**INPUT DATA**
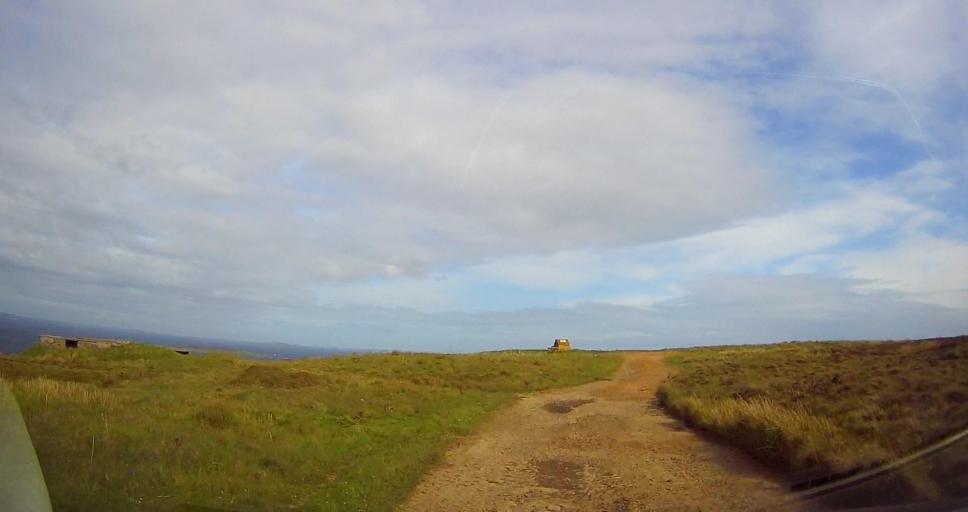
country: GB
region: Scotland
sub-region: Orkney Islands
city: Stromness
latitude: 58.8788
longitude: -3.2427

...

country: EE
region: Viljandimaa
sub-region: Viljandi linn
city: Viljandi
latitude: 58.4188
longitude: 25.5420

**EXERCISE REQUIREMENTS**
Copy the material's lines from the one holding "country: GB" through the one holding "longitude: -3.2427", both included.

**RESULT OF THE TASK**
country: GB
region: Scotland
sub-region: Orkney Islands
city: Stromness
latitude: 58.8788
longitude: -3.2427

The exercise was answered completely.